First with gfortran 10. Although I’ve left “OpenBLAS” in the report, the code is linked with the default BLAS installation, which is probably the straight Netlib reference implementation (so clearly not performant). The Fortran code is about 30% slower than the C+AVX code:
% gcc -c -Ofast -march=native -mtune=native -flto cfile.c \
&& gfortran -Ofast -march=native -mtune=native ffile.f90 cfile.o -flto -lblas \
&& ./a.out
==================================================
Matrix size: 1000
Fortran(s): 0.072000
C-Intrinsics(s): 0.056000
OpenBLAS(s): 0.793000
Speedup (OpenBLAS): 0.090794
Speedup (C-Intrinsics): 1.285714
Error (Fortran): 0.000000
Error (C): 0.000000
==================================================
Matrix size: 1500
Fortran(s): 0.235000
C-Intrinsics(s): 0.175000
OpenBLAS(s): 4.009000
Speedup (OpenBLAS): 0.058618
Speedup (C-Intrinsics): 1.342857
Error (Fortran): 0.000000
Error (C): 0.000000
==================================================
Matrix size: 2000
Fortran(s): 0.563000
C-Intrinsics(s): 0.473000
OpenBLAS(s): 9.680000
Speedup (OpenBLAS): 0.058161
Speedup (C-Intrinsics): 1.190275
Error (Fortran): 0.000000
Error (C): 0.000000
And with the Intel 21 compilers, linked with the MKL (again I’ve left OpenBLAS in the report, but it’s MKL). MKL is about 2x faster than the C+AVX code. And the Fortran is 5x slower. ifort is particularly not performant on this example. Note that the C+AVX version has about the same timing with gcc.
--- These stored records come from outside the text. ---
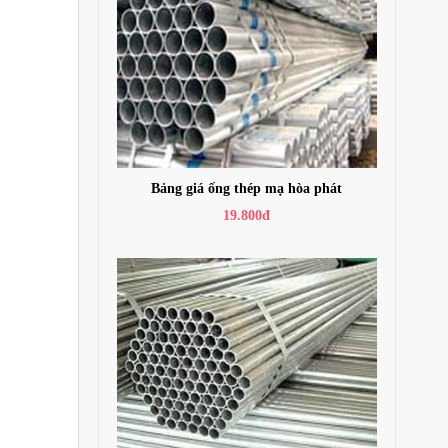
Bảng giá ống thép mạ hòa phát
19.800đ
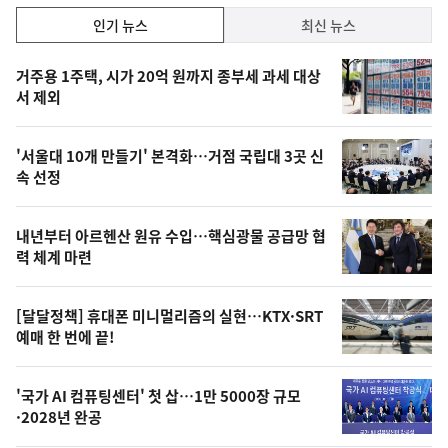
인
인기 뉴스
최신 뉴스
기,
인
기
최
거주용 1주택, 시가 20억 원까지 종부세 과세 대상
뉴
서 제외
신,
스
오
'서울대 10개 만들기' 본격화…거점 국립대 3곳 신
늘
속 선정
의
영
내년부터 아르헨산 원유 수입…핵심광물 공급망 협
상
력 체계 마련
,
오
[달달정책] 휴대폰 미니멀리즘의 실현…KTX·SRT
예매 한 번에 끝!
늘
의
'국가 AI 컴퓨팅센터' 첫 삽…1만 5000장 규모
사
·2028년 완공
진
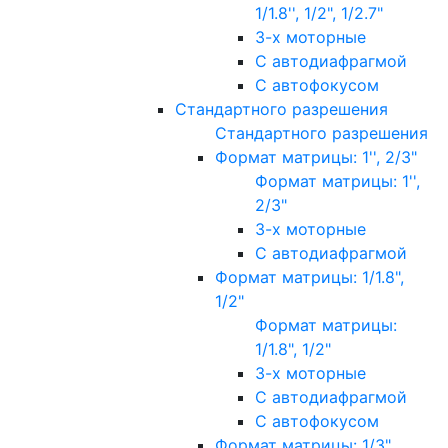
1/1.8'', 1/2", 1/2.7"
3-х моторные
С автодиафрагмой
С автофокусом
Стандартного разрешения
Стандартного разрешения
Формат матрицы: 1'', 2/3"
Формат матрицы: 1'',
2/3"
3-х моторные
С автодиафрагмой
Формат матрицы: 1/1.8",
1/2"
Формат матрицы:
1/1.8", 1/2"
3-х моторные
С автодиафрагмой
С автофокусом
Формат матрицы: 1/3"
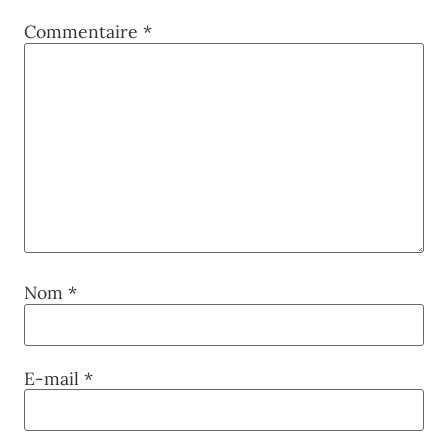
Commentaire
*
Nom
*
E-mail
*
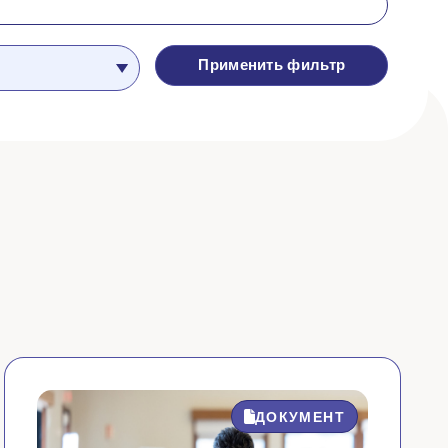
Применить фильтр
ДОКУМЕНТ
% icc -c -Ofast -march=native -mtune=native -ipo cfile.c \
&& ifort -Ofast -march=native -mtune=native ffile.f90 cfile.o -qmkl=sequential -L/opt/intel/21/mkl/lib/intel64 -ipo \
&& ./a.out
cfile.c(15): warning #266: function "aligned_alloc" declared implicitly
return aligned_alloc(alignment, (size_t)size);
^
==================================================
Matrix size: 1000
Fortran(s): 0.280900
C-Intrinsics(s): 0.052900
OpenBLAS(s): 0.026900
Speedup (OpenBLAS): 10.442379
Speedup (C-Intrinsics): 5.310019
Error (Fortran): 0.000000
Error (C): 0.000000
==================================================
Matrix size: 1500
Fortran(s): 0.927600
C-Intrinsics(s): 0.175800
OpenBLAS(s): 0.084000
Speedup (OpenBLAS): 11.042857
Speedup (C-Intrinsics): 5.276451
Error (Fortran): 0.000000
Error (C): 0.000000
==================================================
Matrix size: 2000
Fortran(s): 2.214400
C-Intrinsics(s): 0.446800
OpenBLAS(s): 0.204900
Speedup (OpenBLAS): 10.807223
Speedup (C-Intrinsics): 4.956132
Error (Fortran): 0.000000
Error (C): 0.000000
Note that I had to comment out the deallocate
in dgemm_c_intrinsics
: this is not legal to deallocate on the Fortran side a pointer that has been allocated on the C side (it works by chance with gcc+gfortran).